[[ Extract, beginning ]]
Updated Jared Cannonier vs. Derek Brunson UFC 271 Odds, Pick, Prediction: Take Favorite in Middleweight Title Eliminator (Saturday, February 12)
Josh Hedges/Zuffa LLC. Pictured: Jared Cannonier.
- Jared Cannonier is favored against Derek Brunson in a potential No. 1 contender fight at UFC 271.
- The winner of this fight could easily be next in line for a middleweight title fight.
- Sean Zerillo breaks down the fight and makes his betting pick below.
Updated Jared Cannonier vs. Derek Brunson Odds
Top-five middleweights Jared Cannonier (No. 3) and Derek Brunson (No. 4) will battle it out on the main card of UFC 271 Saturday night. The winner of this fight could very well be in line for the next shot at the 185-pound belt.
Cannonier is 4-1 in his past five fights while Brunson is riding a five-fight win streak for the second time in his career. Will Brunson make it six in a row, putting himself closer to gold and keep climbing the division rankings?
I break down the matchup and my betting strategy in this fight below.
Tale of the Tape
|Avg. Fight Time||10:08||8:31|
|Weight (pounds)||185 lbs.||185 lbs.|
|Date of birth||3/16/84||1/4/84|
|Sig Strikes Per Min||3.60||3.45|
|SS Absorbed Per Min||3.19||2.68|
|Take Down Avg||0.12||3.15|
Saturday’s featured bout is a likely middleweight title eliminator unless Whittaker defeats Adesanya and the pair end up with a trilogy fight by the end of the year.
Adesanya, who hopes to clean out the entire middleweight division, is certainly pulling for fresh blood in Cannonier, a former heavyweight who seems to make 185 pounds with ease despite his impressive physique.
Adesanya defeated Brunson in the first round at UFC 230. Still, the 38-year-old is amid a late-career resurgence, entering Saturday on a five-fight winning streak (as an underdog in four of them) after losing to the current champion.
In hindsight, those wins haven’t aged particularly well. Elias Theodorou is no longer with the promotion, Ian Heinisch has gone 1-3 since losing to Brunson, Edmen Shahbazyan is 0-2, Kevin Holland is 0-1 (1 no contest) and Darren Till is still recovering from an ACL tear he sustained before the Brunson fight.
[[ Extract, end ]]
[[ Data under study, beginning ]]
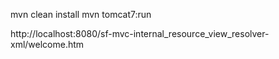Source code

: mvn clean install
mvn tomcat7:run

http://localhost:8080/sf-mvc-internal_resource_view_resolver-xml/welcome.htm


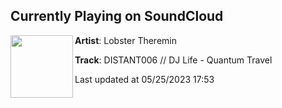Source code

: ## Currently Playing on SoundCloud

[<img align="left" width="100" src="https://i1.sndcdn.com/artworks-eQV8soUaUsKTMJd2-gAY6wQ-t500x500.jpg">](https://soundcloud.com/lobster-theremin/distant006-dj-life-quantum-travel)

**Artist**: Lobster Theremin 

**Track**: DISTANT006 // DJ Life - Quantum Travel

Last updated at 05/25/2023 17:53
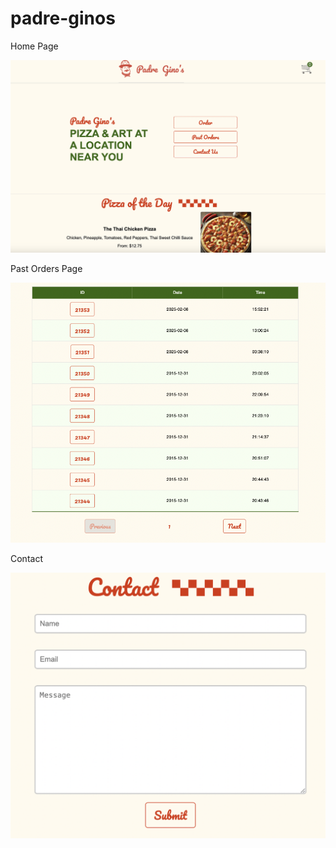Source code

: # padre-ginos

Home Page

![Home Page](src/readme/home-page.png)

Past Orders Page

![Past Orders Page](src/readme/past-orders.png)

Contact

![Contact](src/readme/contact.png)
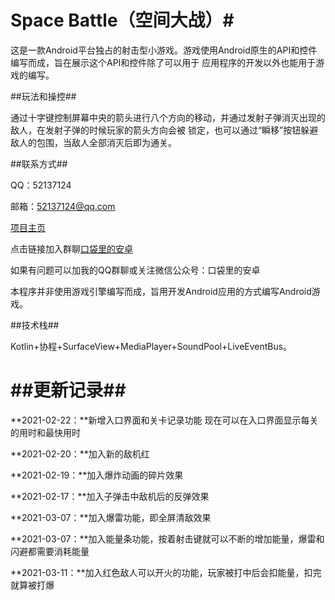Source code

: # Space Battle（空间大战）#
这是一款Android平台独占的射击型小游戏。游戏使用Android原生的API和控件编写而成，旨在展示这个API和控件除了可以用于
应用程序的开发以外也能用于游戏的编写。 

##玩法和操控##

通过十字键控制屏幕中央的箭头进行八个方向的移动，并通过发射子弹消灭出现的敌人，在发射子弹的时候玩家的箭头方向会被
锁定，也可以通过“瞬移”按钮躲避敌人的包围，当敌人全部消灭后即为通关。

##联系方式##

QQ：52137124

邮箱：52137124@qq.com

[项目主页](https://www.toutiao.com/i6928888667003978247/)

点击链接加入群聊[口袋里的安卓](https://jq.qq.com/?_wv=1027&k=AsHO1dZe)

如果有问题可以加我的QQ群聊或关注微信公众号：口袋里的安卓

本程序并非使用游戏引擎编写而成，旨用开发Android应用的方式编写Android游戏。

##技术栈##

Kotlin+协程+SurfaceView+MediaPlayer+SoundPool+LiveEventBus。

##更新记录##
==
**2021-02-22：**新增入口界面和关卡记录功能
现在可以在入口界面显示每关的用时和最快用时

**2021-02-20：**加入新的敌机红

**2021-02-19：**加入爆炸动画的碎片效果

**2021-02-17：**加入子弹击中敌机后的反弹效果

**2021-03-07：**加入爆雷功能，即全屏清敌效果

**2021-03-07：**加入能量条功能，按着射击键就可以不断的增加能量，爆雷和闪避都需要消耗能量

**2021-03-11：**加入红色敌人可以开火的功能，玩家被打中后会扣能量，扣完就算被打爆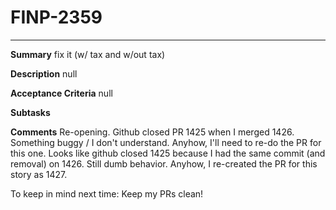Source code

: # FINP-2359
---
**Summary**
fix it (w/ tax and w/out tax)




**Description**
null




**Acceptance Criteria**
null




**Subtasks**




**Comments**
Re-opening. Github closed PR 1425 when I merged 1426. Something buggy / I don't understand. Anyhow, I'll need to re-do the PR for this one.
Looks like github closed 1425 because I had the same commit (and removal) on 1426. Still dumb behavior. Anyhow, I re-created the PR for this story as 1427.

To keep in mind next time: Keep my PRs clean!




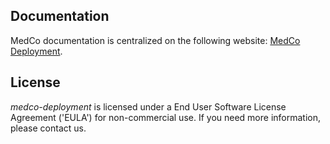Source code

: ## Documentation
MedCo documentation is centralized on the following website: 
[MedCo Deployment](https://medco.epfl.ch/documentation/developer/components/medco-deployment.html).

## License
*medco-deployment* is licensed under a End User Software License Agreement ('EULA') for non-commercial use. 
If you need more information, please contact us.
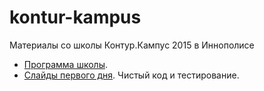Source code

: # kontur-kampus
Материалы со школы Контур.Кампус 2015 в Иннополисе

* [Программа школы](https://docs.google.com/spreadsheets/d/1vQgZaZco7mA3Ve0HLgaQkHJ6pwII0KhPC9XCQf_qeas/edit#gid=0).
* [Слайды первого дня](1-CodeQuality/quality-slides.pptx?raw=true). Чистый код и тестирование.
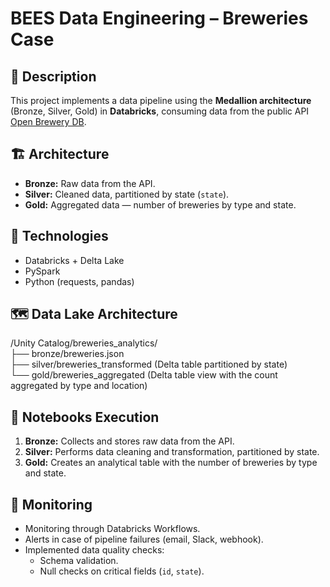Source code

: # BEES Data Engineering – Breweries Case

## 📑 Description

This project implements a data pipeline using the **Medallion architecture** (Bronze, Silver, Gold) in **Databricks**, consuming data from the public API [Open Brewery DB](https://www.openbrewerydb.org/).

## 🏗️ Architecture

- **Bronze:** Raw data from the API.
- **Silver:** Cleaned data, partitioned by state (`state`).
- **Gold:** Aggregated data — number of breweries by type and state.

## 🔧 Technologies

- Databricks + Delta Lake  
- PySpark  
- Python (requests, pandas)   

## 🗺️ Data Lake Architecture
/Unity Catalog/breweries_analytics/  
├── bronze/breweries.json  
├── silver/breweries_transformed (Delta table partitioned by state)  
└── gold/breweries_aggregated (Delta table view with the count aggregated by type and location)


## 🚀 Notebooks Execution

1. **Bronze:** Collects and stores raw data from the API.  
2. **Silver:** Performs data cleaning and transformation, partitioned by state.  
3. **Gold:** Creates an analytical table with the number of breweries by type and state.  

## 🔔 Monitoring

- Monitoring through Databricks Workflows.  
- Alerts in case of pipeline failures (email, Slack, webhook).  
- Implemented data quality checks:  
  - Schema validation.  
  - Null checks on critical fields (`id`, `state`).  
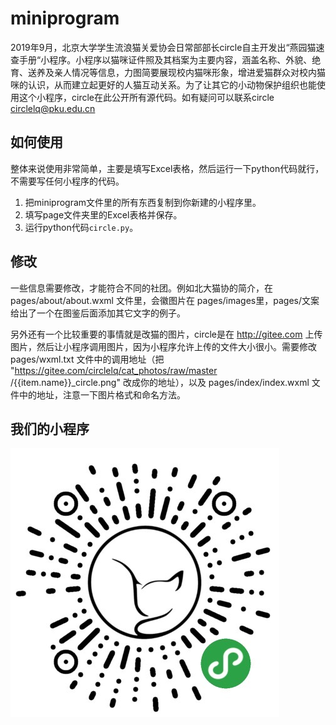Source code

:# miniprogram

2019年9月，北京大学学生流浪猫关爱协会日常部部长circle自主开发出“燕园猫速查手册“小程序。小程序以猫咪证件照及其档案为主要内容，涵盖名称、外貌、绝育、送养及亲人情况等信息，力图简要展现校内猫咪形象，增进爱猫群众对校内猫咪的认识，从而建立起更好的人猫互动关系。为了让其它的小动物保护组织也能使用这个小程序，circle在此公开所有源代码。如有疑问可以联系circle circlelq@pku.edu.cn

## 如何使用

整体来说使用非常简单，主要是填写Excel表格，然后运行一下python代码就行，不需要写任何小程序的代码。

1. 把miniprogram文件里的所有东西复制到你新建的小程序里。
2. 填写page文件夹里的Excel表格并保存。
3. 运行python代码`circle.py`。

## 修改

一些信息需要修改，才能符合不同的社团。例如北大猫协的简介，在 pages/about/about.wxml 文件里，会徽图片在 pages/images里，pages/文案 给出了一个在图鉴后面添加其它文字的例子。

另外还有一个比较重要的事情就是改猫的图片，circle是在 http://gitee.com 上传图片，然后让小程序调用图片，因为小程序允许上传的文件大小很小。需要修改pages/wxml.txt 文件中的调用地址（把 "https://gitee.com/circlelq/cat_photos/raw/master /{{item.name}}_circle.png" 改成你的地址），以及 pages/index/index.wxml 文件中的地址，注意一下图片格式和命名方法。

## 我们的小程序

![image](小程序.JPG)
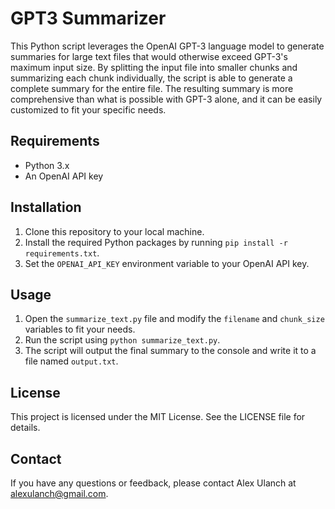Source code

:# GPT3 Summarizer

This Python script leverages the OpenAI GPT-3 language model to generate summaries for large text files that would otherwise exceed GPT-3's maximum input size. By splitting the input file into smaller chunks and summarizing each chunk individually, the script is able to generate a complete summary for the entire file. The resulting summary is more comprehensive than what is possible with GPT-3 alone, and it can be easily customized to fit your specific needs.

## Requirements

- Python 3.x
- An OpenAI API key

## Installation

1. Clone this repository to your local machine.
2. Install the required Python packages by running `pip install -r requirements.txt`.
3. Set the `OPENAI_API_KEY` environment variable to your OpenAI API key.

## Usage

1. Open the `summarize_text.py` file and modify the `filename` and `chunk_size` variables to fit your needs.
2. Run the script using `python summarize_text.py`.
3. The script will output the final summary to the console and write it to a file named `output.txt`.

## License

This project is licensed under the MIT License. See the LICENSE file for details.

## Contact

If you have any questions or feedback, please contact Alex Ulanch at alexulanch@gmail.com.
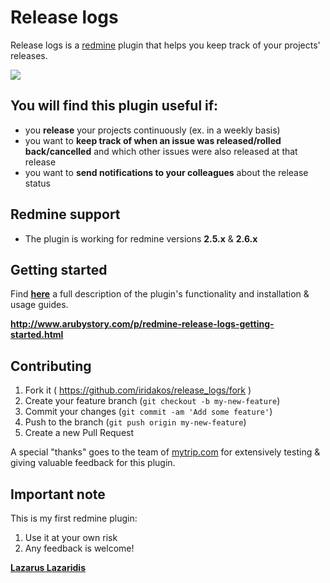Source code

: # Release logs

Release logs is a [redmine](http://redmine.org) plugin that helps you keep track of your projects' releases.

![](http://1.bp.blogspot.com/-ikiVvX7rKsc/VRsMUJFKeSI/AAAAAAAABVI/_UgqvFmrxu8/s1600/release-log-form.png)

## You will find this plugin useful if:

* you **release** your projects continuously (ex. in a weekly basis)
* you want to **keep track of when an issue was released/rolled back/cancelled** and which other issues were also released at that release
* you want to **send notifications to your colleagues** about the release status
 
## Redmine support

* The plugin is working for redmine versions **2.5.x** & **2.6.x**

## Getting started

Find [**here**](http://www.arubystory.com/p/redmine-release-logs-getting-started.html) a full description of the plugin's functionality and installation & usage guides.

**http://www.arubystory.com/p/redmine-release-logs-getting-started.html**

## Contributing

1. Fork it ( https://github.com/iridakos/release_logs/fork )
2. Create your feature branch (`git checkout -b my-new-feature`)
3. Commit your changes (`git commit -am 'Add some feature'`)
4. Push to the branch (`git push origin my-new-feature`)
5. Create a new Pull Request

A special "thanks" goes to the team of [mytrip.com](http://mytrip.com) for extensively testing & giving valuable feedback for this plugin.

## Important note
This is my first redmine plugin:
1. Use it at your own risk
2. Any feedback is welcome!

[**Lazarus Lazaridis**](http://www.arubystory.com)
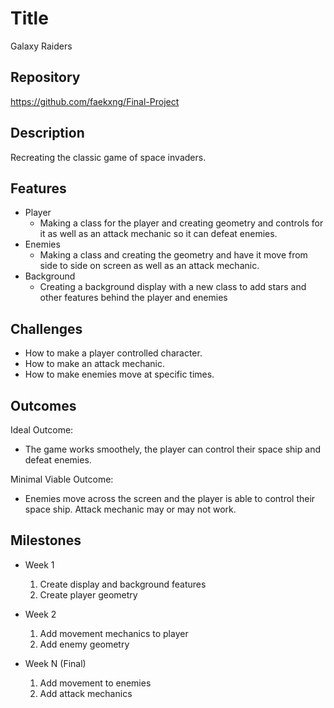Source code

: # Title
Galaxy Raiders

## Repository
https://github.com/faekxng/Final-Project

## Description
Recreating the classic game of space invaders.

## Features
- Player
	- Making a class for the player and creating geometry and controls for it as well as an attack mechanic so it can defeat enemies. 
- Enemies
	- Making a class and creating the geometry and have it move from side to side on screen as well as an attack mechanic. 
- Background 
	- Creating a background display with a new class to add stars and other features behind the player and enemies

## Challenges
- How to make a player controlled character.
- How to make an attack mechanic.
- How to make enemies move at specific times. 

## Outcomes
Ideal Outcome:
- The game works smoothely, the player can control their space ship and defeat enemies. 

Minimal Viable Outcome:
- Enemies move across the screen and the player is able to control their space ship. Attack mechanic may or may not work.

## Milestones

- Week 1
  1. Create display and background features
  2. Create player geometry

- Week 2
  1. Add movement mechanics to player
  2. Add enemy geometry

- Week N (Final)
  1. Add movement to enemies
  2. Add attack mechanics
[[ Data under study, end ]]
__Things to do__:
a: Update the fight preview from "- The winner" to "the 185-pound belt.", putting "Saturday evening" in place of "Saturday night".
b: Write what comes next in the Cannonier–Brunson fight preview, picking up after its last sentence.

__Task results__:
a:
- The winner of this fight could easily be next in line for a middleweight title fight.
- Sean Zerillo breaks down the fight and makes his betting pick below.
Updated Jared Cannonier vs. Derek Brunson Odds
Top-five middleweights Jared Cannonier (No. 3) and Derek Brunson (No. 4) will battle it out on the main card of UFC 271 Saturday evening. The winner of this fight could very well be in line for the next shot at the 185-pound belt.

b:
Aside from Heinisch’s win over Gerald Meerschaert, Brunson’s recent string of opponents are winless in the UFC since their matchups with him, despite continually leveling down in competition, and his dominant wrestling wins have most recently come against a one-legged Till (3-for-6), a defenseless Holland (6-for-12) and a busted prospect in Shahbazyan (4-for-8). Aside from Till (career 79% takedown defense), all opponents offer a career takedown defense rate below 60%.
I don’t want to take too much away from Brunson, who earned all of those wins and has looked fantastic since moving down to Sanford MMA, following the Adesanya loss. He’s made improvements to his game, mixing his striking and wrestling more coherently while improving his aggression from top position, but I still see flaws that opponents can exploit.
For one, he was in danger early against Shahbazyan before his young opponent gassed out. Brunson remains very hittable at range and leaves his chin up in the air when he closes the distance.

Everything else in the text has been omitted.